Passage to read:
Dropout is typically viewed as a regularization method, but dropout masks create stochastic predictions. R-Drop enforces consistency:
- Forward pass with dropout → distribution P1
- Forward pass with different dropout mask → distribution P2
- Minimize KL divergence: KL(P1 || P2) + KL(P2 || P1)
This penalizes the model when different dropout masks produce divergent predictions, encouraging it to learn features that are robust to dropout noise.
Transformer training typically requires 16-24GB VRAM for batch sizes that enable stable gradient estimates. Training on a consumer GPU (NVIDIA RTX 3050 with 4GB VRAM) imposed constraints:
| Parameter | Typical Setup | Constrained Setup | Trade-off |
|---|---|---|---|
| Batch Size | 64-128 | 32 | Noisier gradients, slower convergence |
| Sequence Length | 512 | 128 | Truncated long documents |
| Precision | FP32 | FP16 (mixed) | Numerical stability concerns |
Despite these limitations:
- Training time: 17 epochs in ~34 hours (2 hours/epoch)
- Memory management: Aggressive garbage collection after each epoch
- Result: Achieved 99.8% of baseline performance
This demonstrates that systematic engineering choices can compensate for hardware constraints—meaningful NLP research remains accessible without enterprise resources.

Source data

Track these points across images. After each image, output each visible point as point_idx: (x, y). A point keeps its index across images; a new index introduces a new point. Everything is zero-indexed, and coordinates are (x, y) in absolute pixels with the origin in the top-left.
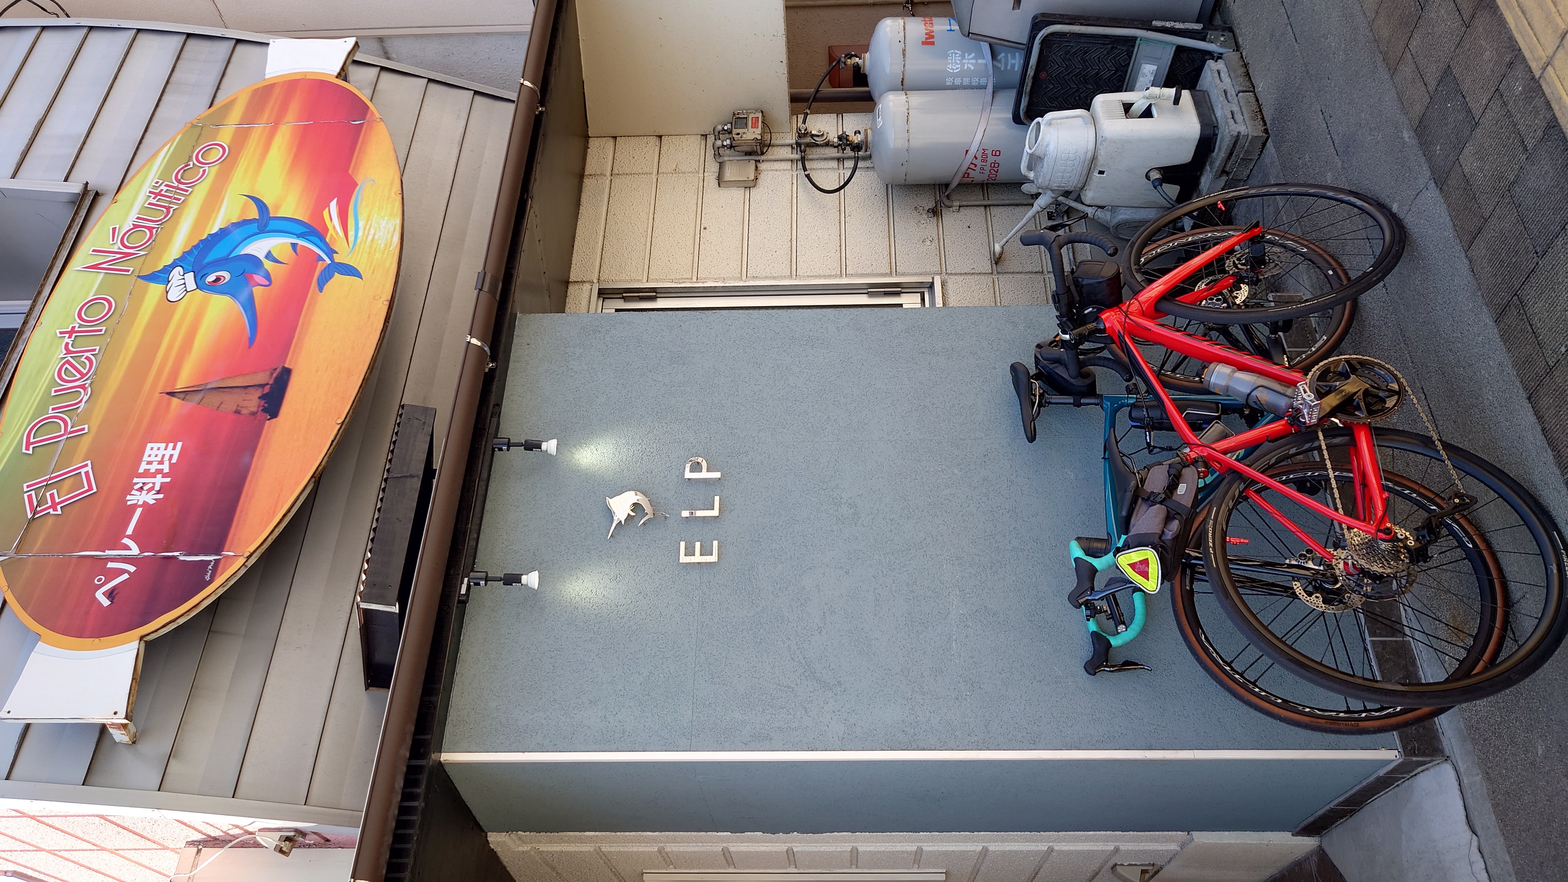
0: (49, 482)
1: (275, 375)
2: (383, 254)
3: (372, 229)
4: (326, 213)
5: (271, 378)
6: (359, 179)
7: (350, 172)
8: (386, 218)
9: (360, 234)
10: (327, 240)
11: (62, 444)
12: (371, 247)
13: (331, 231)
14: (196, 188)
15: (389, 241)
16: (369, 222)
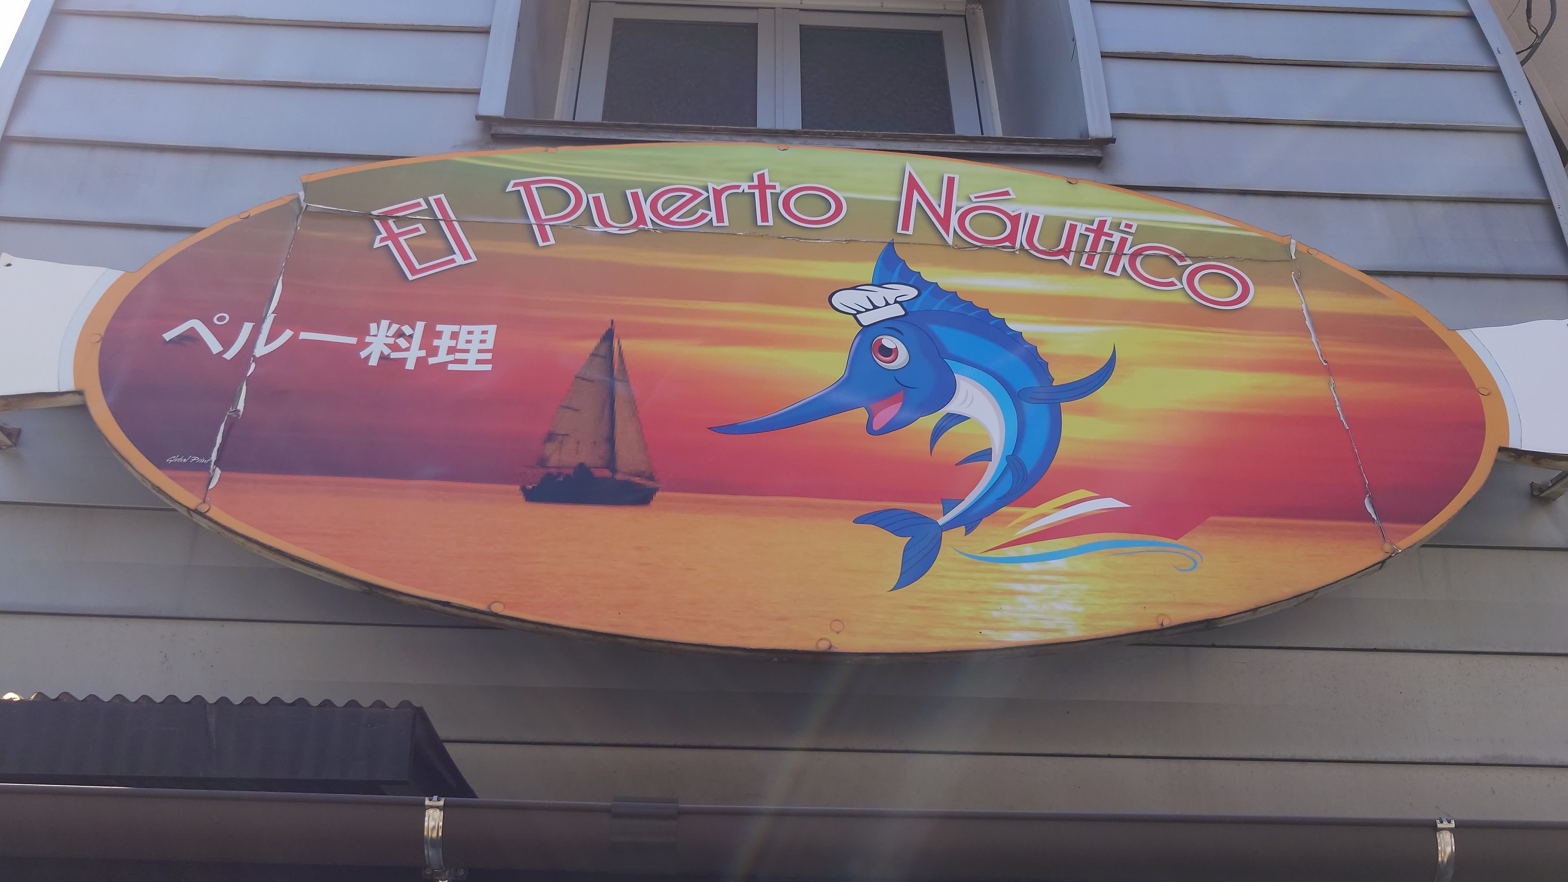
0: (442, 223)
1: (637, 480)
2: (971, 619)
3: (1043, 587)
4: (1082, 493)
5: (630, 474)
6: (1193, 540)
7: (1212, 519)
8: (1080, 609)
9: (1027, 567)
10: (1005, 509)
11: (522, 221)
12: (990, 592)
13: (1030, 512)
14: (1125, 281)
15: (1011, 625)
16: (1063, 579)
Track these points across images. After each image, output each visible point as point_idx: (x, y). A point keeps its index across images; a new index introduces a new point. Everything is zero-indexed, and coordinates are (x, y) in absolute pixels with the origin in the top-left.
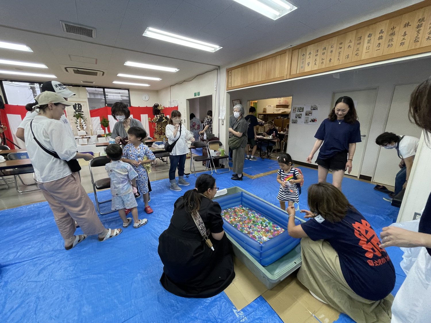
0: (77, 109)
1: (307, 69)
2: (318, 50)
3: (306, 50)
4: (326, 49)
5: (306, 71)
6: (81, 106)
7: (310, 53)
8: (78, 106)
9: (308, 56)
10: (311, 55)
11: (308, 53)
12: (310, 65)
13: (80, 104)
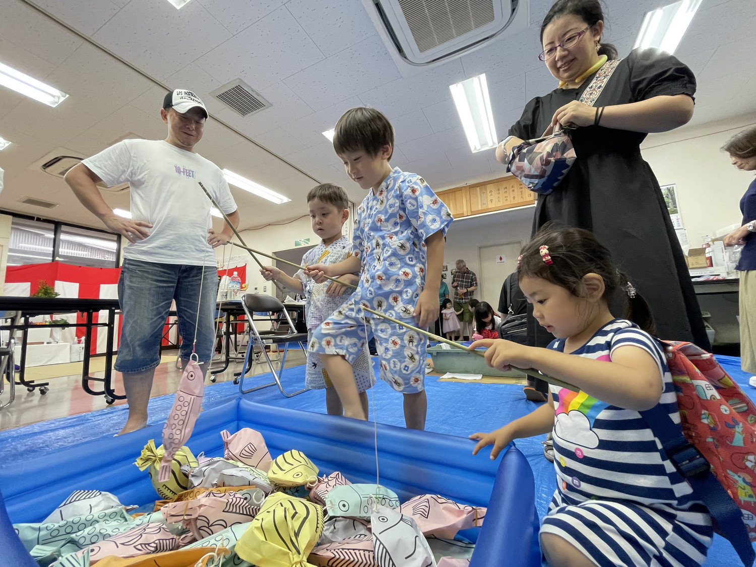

What to work on:
1. Summarize the text on R-Drop and training with limited GPU memory in two sentences.
2. Answer these questions from the text on R-Drop and training with limited GPU memory:
(a) What batch size did the constrained setup use?
(b) How long did each epoch take?
(c) Which two distributions does the KL divergence compare?
3. Write out the stretch from "Dropout is typically" through "KL(P2 || P1)" in the text on R-Drop and training with limited GPU memory, substituting "Training pass" for "Forward pass".

Exercise solutions:
1. R-Drop runs two forward passes with different dropout masks and minimizes the KL divergence between the two resulting distributions in both directions, which penalizes the model when the predictions diverge and encourages features that are robust to dropout noise. Training a Transformer on an NVIDIA RTX 3050 with 4GB VRAM required a smaller batch size, shorter sequences and mixed FP16 precision, yet 17 epochs in about 34 hours achieved 99.8% of baseline performance.

2.
(a) 32
(b) 2 hours
(c) P1 and P2

3.
Dropout is typically viewed as a regularization method, but dropout masks create stochastic predictions. R-Drop enforces consistency:
- Training pass with dropout → distribution P1
- Training pass with different dropout mask → distribution P2
- Minimize KL divergence: KL(P1 || P2) + KL(P2 || P1)